Dieu inspire souvent l'inquiétude de l'avenir aux hommes pour les pousser à la prévoyance ; et voyez comme grands sont les moyens pour parfaire à vos craintes semées à dessein, et qui, le plus souvent, cachent des pensées avides plutôt qu'une idée d'un sage approvisionnement inspiré par un sentiment d'humanité au profit des petits. Voyez les rapports de nations à nations qui en ressortiront ; voyez quelles transactions devront se réaliser ; que de moyens viendront concourir à parer vos craintes ! car, vous le savez, tout s'enchaîne ; aussi, grands et petits viendront à l'oeuvre.

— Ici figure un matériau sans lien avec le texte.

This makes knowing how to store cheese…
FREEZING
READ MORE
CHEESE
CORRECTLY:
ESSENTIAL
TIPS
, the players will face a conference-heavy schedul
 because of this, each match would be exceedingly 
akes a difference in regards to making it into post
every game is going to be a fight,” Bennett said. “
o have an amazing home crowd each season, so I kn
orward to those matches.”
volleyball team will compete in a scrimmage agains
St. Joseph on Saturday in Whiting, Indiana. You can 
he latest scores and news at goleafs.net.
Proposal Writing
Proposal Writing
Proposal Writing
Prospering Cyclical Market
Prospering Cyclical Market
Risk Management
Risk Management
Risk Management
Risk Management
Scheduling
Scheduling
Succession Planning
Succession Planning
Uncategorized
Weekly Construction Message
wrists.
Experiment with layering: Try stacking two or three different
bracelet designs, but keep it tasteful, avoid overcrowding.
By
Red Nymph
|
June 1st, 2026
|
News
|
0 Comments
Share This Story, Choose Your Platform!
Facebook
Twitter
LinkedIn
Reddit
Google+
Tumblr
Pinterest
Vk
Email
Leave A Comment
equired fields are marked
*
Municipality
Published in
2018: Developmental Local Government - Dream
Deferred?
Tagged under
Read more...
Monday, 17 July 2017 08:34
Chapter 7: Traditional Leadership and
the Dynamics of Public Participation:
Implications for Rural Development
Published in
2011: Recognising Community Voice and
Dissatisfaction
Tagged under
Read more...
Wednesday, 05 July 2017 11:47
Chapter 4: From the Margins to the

Alors, ne voyez-vous pas déjà dans tout ce mouvement une source d'un certain bien-être pour la classe la plus laborieuse des Etats, classe vraiment intéressante que vous, les grands, vous, les omnipotents de cette terre, vous considérez comme gens taillables à merci, créés pour vos satisfactions.

Puis, qu'arrive-t-il après tout ce va-et-vient d'un pôle à l'autre ? C'est qu'une fois bien pourvus, souvent ce temps a changé ; le soleil, obéissant à la pensée de son créateur, a mûri en quelques jours vos moissons ; Dieu a mis l'abondance où votre convoitise méditait sur le manque, et malgré vous les petits pourront vivre ; et sans vous en douter, vous avez été à votre insu la cause d'une abondance.

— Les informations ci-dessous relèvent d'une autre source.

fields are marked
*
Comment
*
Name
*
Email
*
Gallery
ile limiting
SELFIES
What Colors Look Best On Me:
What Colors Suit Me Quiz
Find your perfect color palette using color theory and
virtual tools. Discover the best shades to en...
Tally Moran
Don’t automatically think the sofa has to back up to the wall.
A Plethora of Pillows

Cependant il arrive, - Dieu le permet quelquefois, - que les méchants réussissent dans leurs projets cupides ; mais alors c'est un enseignement que Dieu veut donner à tous ; c'est la prévoyance humaine qu'il veut stimuler ; c'est l'ordre infini qui règne dans la nature, c'est le courage contre les événements que doivent imiter, que doivent supporter avec résignation les hommes.

Quant à ceux qui, par calcul, profitent des désastres, croyez-le, ils en seront punis. Dieu veut que tous ses êtres vivent ; l'homme ne doit pas jouer avec la nécessité, ni trafiquer sur le superflu. Juste en ses bienfaits, grand en sa clémence, trop bon pour notre ingratitude, Dieu, dans ses desseins, est impénétrable.

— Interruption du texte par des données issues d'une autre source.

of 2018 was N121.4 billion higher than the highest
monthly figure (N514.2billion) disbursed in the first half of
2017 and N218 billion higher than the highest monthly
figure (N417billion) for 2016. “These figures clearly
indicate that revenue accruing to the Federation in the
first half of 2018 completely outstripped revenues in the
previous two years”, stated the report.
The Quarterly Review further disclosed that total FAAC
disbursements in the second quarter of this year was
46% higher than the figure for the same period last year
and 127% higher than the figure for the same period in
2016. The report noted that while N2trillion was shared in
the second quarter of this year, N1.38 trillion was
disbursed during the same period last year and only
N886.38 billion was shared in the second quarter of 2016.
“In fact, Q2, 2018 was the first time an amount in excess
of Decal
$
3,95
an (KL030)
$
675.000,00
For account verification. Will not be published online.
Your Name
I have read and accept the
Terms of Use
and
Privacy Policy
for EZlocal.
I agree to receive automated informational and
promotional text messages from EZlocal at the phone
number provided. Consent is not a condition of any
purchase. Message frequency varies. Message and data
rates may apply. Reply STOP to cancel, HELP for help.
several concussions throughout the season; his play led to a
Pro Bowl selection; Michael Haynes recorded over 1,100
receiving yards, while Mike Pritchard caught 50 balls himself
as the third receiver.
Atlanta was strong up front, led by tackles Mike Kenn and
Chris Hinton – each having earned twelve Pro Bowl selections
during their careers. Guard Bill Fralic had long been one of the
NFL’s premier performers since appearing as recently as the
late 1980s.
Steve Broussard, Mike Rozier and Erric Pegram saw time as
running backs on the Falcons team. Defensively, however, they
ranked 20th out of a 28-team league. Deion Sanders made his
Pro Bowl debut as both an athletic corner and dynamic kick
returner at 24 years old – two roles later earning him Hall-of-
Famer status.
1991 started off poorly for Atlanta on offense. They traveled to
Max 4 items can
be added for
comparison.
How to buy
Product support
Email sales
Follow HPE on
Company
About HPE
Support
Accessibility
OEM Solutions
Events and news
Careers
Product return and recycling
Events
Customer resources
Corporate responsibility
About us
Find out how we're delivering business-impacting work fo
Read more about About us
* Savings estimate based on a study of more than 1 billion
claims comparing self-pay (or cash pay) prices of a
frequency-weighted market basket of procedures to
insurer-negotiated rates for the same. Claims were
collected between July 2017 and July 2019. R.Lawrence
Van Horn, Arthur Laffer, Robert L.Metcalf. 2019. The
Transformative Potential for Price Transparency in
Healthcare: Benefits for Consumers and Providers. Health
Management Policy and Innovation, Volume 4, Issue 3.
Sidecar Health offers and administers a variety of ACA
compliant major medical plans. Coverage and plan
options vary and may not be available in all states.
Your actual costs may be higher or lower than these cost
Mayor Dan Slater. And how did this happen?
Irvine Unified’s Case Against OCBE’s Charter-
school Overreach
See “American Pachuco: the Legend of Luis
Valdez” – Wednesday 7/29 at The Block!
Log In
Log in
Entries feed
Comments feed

BOSSUET. ALFRED DE MARIGNAC.



Remarque. Cette communication ne contient assurément rien de mauvais ; il y a même des idées philosophiques profondes et des conseils très sages, qui pourraient tromper, sur l'identité de l'auteur, les personnes peu versées dans la littérature. Le médium qui l'avait obtenue l'ayant soumise au contrôle de la Société spirite de Paris, il n'y eut qu'une voix pour déclarer qu'elle ne pouvait être de Bossuet. Saint Louis consulté répondit : «Cette communication, par elle-même, est bonne, mais ne croyez pas que ce soit Bossuet qui l'ait dictée. Un Esprit l'a écrite, peut-être un peu sous son inspiration, et il a mis le nom du grand évêque au bas pour la faire accepter plus facilement ; mais au langage vous devez reconnaître la substitution. Elle est de l'Esprit qui a mis son nom après celui de Bossuet.» Cet Esprit, interrogé sur le motif qui l'avait fait agir, dit : «J'avais envie d'écrire quelque chose afin de me rappeler au souvenir des hommes ; voyant que c'était faible, j'ai voulu y mettre le prestige d'un grand nom. - Mais ne pensiez-vous pas qu'on reconnaîtrait qu'elle n'était pas de Bossuet ? - Qui sait jamais au juste ? Vous pouviez vous tromper. D'autres moins clairvoyants l'auraient acceptée.»

C'est en effet la facilité avec laquelle certaines personnes acceptent ce qui vient du monde invisible sous le couvert d'un grand nom, qui encourage les Esprits trompeurs. C'est à déjouer les ruses de ceux-ci qu'il faut appliquer toute son attention, et l'on ne peut y parvenir qu'à l'aide de l'expérience acquise par une étude sérieuse. Aussi répétons-nous sans cesse : Etudiez avant de pratiquer, car c'est le seul moyen de ne pas acquérir l'expérience à vos dépens.